実際のADカードが手元に届いたのは8月になった頃だった。ギリギリの手配でエアーを押さえ、8月6日の夜に北京に入った。サッカー競技は開会式前に始まり、天津と北京を2往復して日本代表を撮影した。しかし、残念なことに結果は2連敗。大会3日目にして男子サッカー日本代表の敗退が決まった。
さて、残り2週間、EPSという単独競技パスで何が撮れるか? そこから広大な北京オリンピックパークの探索が始まった。
水泳、NG。体操、NG。フィールドホッケー、OK。テニス、OK。外部の野球とバレーボール、OK。
ダルビッシュ有を撮り、栗原恵を撮り、テニスの女子ダブルスでウイリアムズ姉妹の優勝を撮り、男子シングルスでラファエル・ナダルを撮った頃、陸上競技は男女の100メートルが終了していた。
200メートルのコーナーに陣取る。
いよいよ「鳥の巣」での撮影をスタートさせる前にメディアセンターでリサーチに廻り、大会スタッフによるパスのチェックを確認した。大丈夫、フォトグラファーズベストを着ていればノーチェック! という返答が大半であった。
8月20日。200メートルのゴールに群がるフォトグラファーを横目に、私は第4コーナー沿いの堀からトラックサイドにあがり、直線のメインスタンド側にあるリモートカメラのレールの横に陣取った。

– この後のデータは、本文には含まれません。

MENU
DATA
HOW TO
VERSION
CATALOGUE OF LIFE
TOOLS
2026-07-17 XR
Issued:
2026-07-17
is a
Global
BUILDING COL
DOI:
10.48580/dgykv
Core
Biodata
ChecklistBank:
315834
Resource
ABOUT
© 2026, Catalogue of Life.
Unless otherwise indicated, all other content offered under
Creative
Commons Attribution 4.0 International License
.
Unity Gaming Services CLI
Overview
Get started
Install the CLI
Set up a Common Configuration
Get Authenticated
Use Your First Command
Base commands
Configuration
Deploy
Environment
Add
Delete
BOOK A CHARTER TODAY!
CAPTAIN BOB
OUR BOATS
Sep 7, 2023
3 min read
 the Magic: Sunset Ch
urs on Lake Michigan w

号砲一発。第5レーンの黄色いウエアだけを凝視すること4、5秒!
第6レーンのジンガイ、第7レーンのマルティナ、第8レーンのディックスに視界を遮られることなく、ボルトはトップでコーナーを駆け、すさまじい走りでメインストレートへと過ぎ去って行った。
1/1600秒のシャッター速度で16コマ。Nikon D3は1コマもフォーカスを外すことなく彼のコーナーリングを捉えていた。そして、その1コマ1コマを見て目を疑った。